By Jorge Otaola
BUENOS AIRES (Reuters) – Argentina’s central bank is expected to adjust its benchmark interest rate that is currently at 133%, two bank sources told Reuters on Thursday, looking to protect local currency deposits after the presidential election win of a radical libertarian.
“There is going to be a rate hike,” said the first source, who asked not to be named as the decision was not yet finalized. The source did not know what the size of the hike would be.
A second bank source close to the board said there would be a rate adjustment, without giving further details. Argentina’s central bank board normally meets weekly on Thursday.
The planned move comes after libertarian economist Javier Milei won the South American country’s presidential runoff election on Sunday, with campaign pledges to dollarize the economy, close the central bank and abruptly cut spending.

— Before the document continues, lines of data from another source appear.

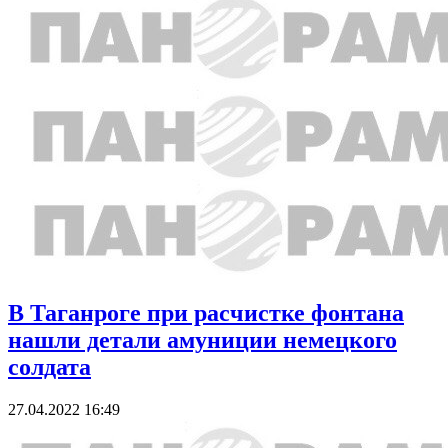
В Таганроге при расчистке фонтана
нашли детали амуниции немецкого
солдата
27.04.2022 16:49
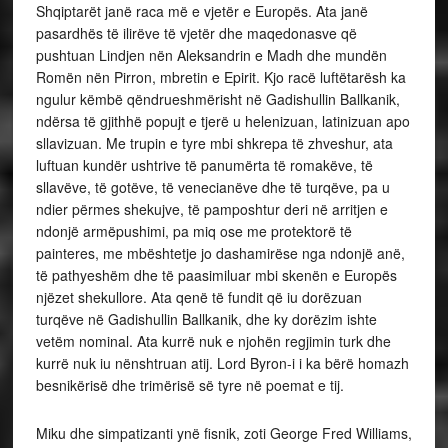
Shqiptarët janë raca më e vjetër e Europës. Ata janë
pasardhës të ilirëve të vjetër dhe maqedonasve që
pushtuan Lindjen nën Aleksandrin e Madh dhe mundën
Romën nën Pirron, mbretin e Epirit. Kjo racë luftëtarësh ka
ngulur këmbë qëndrueshmërisht në Gadishullin Ballkanik,
ndërsa të gjithhë popujt e tjerë u helenizuan, latinizuan apo
sllavizuan. Me trupin e tyre mbi shkrepa të zhveshur, ata
luftuan kundër ushtrive të panumërta të romakëve, të
sllavëve, të gotëve, të venecianëve dhe të turqëve, pa u
ndier përmes shekujve, të pamposhtur deri në arritjen e
ndonjë armëpushimi, pa miq ose me protektorë të
painteres, me mbështetje jo dashamirëse nga ndonjë anë,
të pathyeshëm dhe të paasimiluar mbi skenën e Europës
njëzet shekullore. Ata qenë të fundit që iu dorëzuan
turqëve në Gadishullin Ballkanik, dhe ky dorëzim ishte
vetëm nominal. Ata kurrë nuk e njohën regjimin turk dhe
kurrë nuk iu nënshtruan atij. Lord Byron-i i ka bërë homazh
besnikërisë dhe trimërisë së tyre në poemat e tij.
Miku dhe simpatizanti ynë fisnik, zoti George Fred Williams,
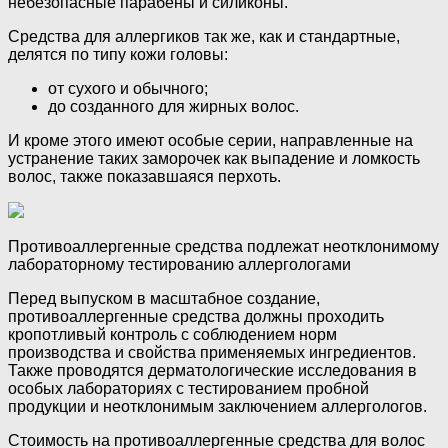
небезопасные парабены и силиконы.
Средства для аллергиков так же, как и стандартные,
делятся по типу кожи головы:
от сухого и обычного;
до созданного для жирных волос.
И кроме этого имеют особые серии, направленные на
устранение таких заморочек как выпадение и ломкость
волос, также показавшаяся перхоть.
Противоаллергенные средства подлежат неотклонимому
лабораторному тестированию аллергологами
Перед выпуском в масштабное создание,
противоаллергенные средства должны проходить
кропотливый контроль с соблюдением норм
производства и свойства применяемых ингредиентов.
Также проводятся дерматологические исследования в
особых лабораториях с тестированием пробной
продукции и неотклонимым заключением аллергологов.
Стоимость на противоаллергенные средства для волос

He will take office on Dec. 10, replacing outgoing center-left Peronist President Alberto Fernandez, whose popularity nose dived as the country slumped into its worst economic crisis in two decades, with poverty over 40% and a recession looming.

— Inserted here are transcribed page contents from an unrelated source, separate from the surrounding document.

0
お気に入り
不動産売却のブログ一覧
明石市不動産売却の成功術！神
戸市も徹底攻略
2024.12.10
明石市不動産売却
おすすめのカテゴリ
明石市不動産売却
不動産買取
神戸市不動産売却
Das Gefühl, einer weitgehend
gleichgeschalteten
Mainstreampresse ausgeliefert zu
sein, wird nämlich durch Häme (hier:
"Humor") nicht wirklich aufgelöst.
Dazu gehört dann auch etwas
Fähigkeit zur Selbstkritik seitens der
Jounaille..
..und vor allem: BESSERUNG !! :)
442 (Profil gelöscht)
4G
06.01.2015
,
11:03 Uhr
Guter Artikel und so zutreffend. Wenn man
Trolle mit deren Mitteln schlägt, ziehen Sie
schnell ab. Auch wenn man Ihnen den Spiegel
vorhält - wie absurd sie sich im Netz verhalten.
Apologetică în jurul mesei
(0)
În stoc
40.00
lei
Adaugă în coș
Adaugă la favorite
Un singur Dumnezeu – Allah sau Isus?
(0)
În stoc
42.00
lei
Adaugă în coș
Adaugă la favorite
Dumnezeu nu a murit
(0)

Argentina has annualized inflation nearing 150%, negative net foreign currency reserves and a sliding peso, kept only in check by strict currency controls, which though have spawned parallel exchange rates far away from the official one.
Analysts said that a potential rate hike aimed to stem recent signs of outflows of peso deposits from local banks into dollars as savers looked for a safe haven against potential reforms Milei makes once in office.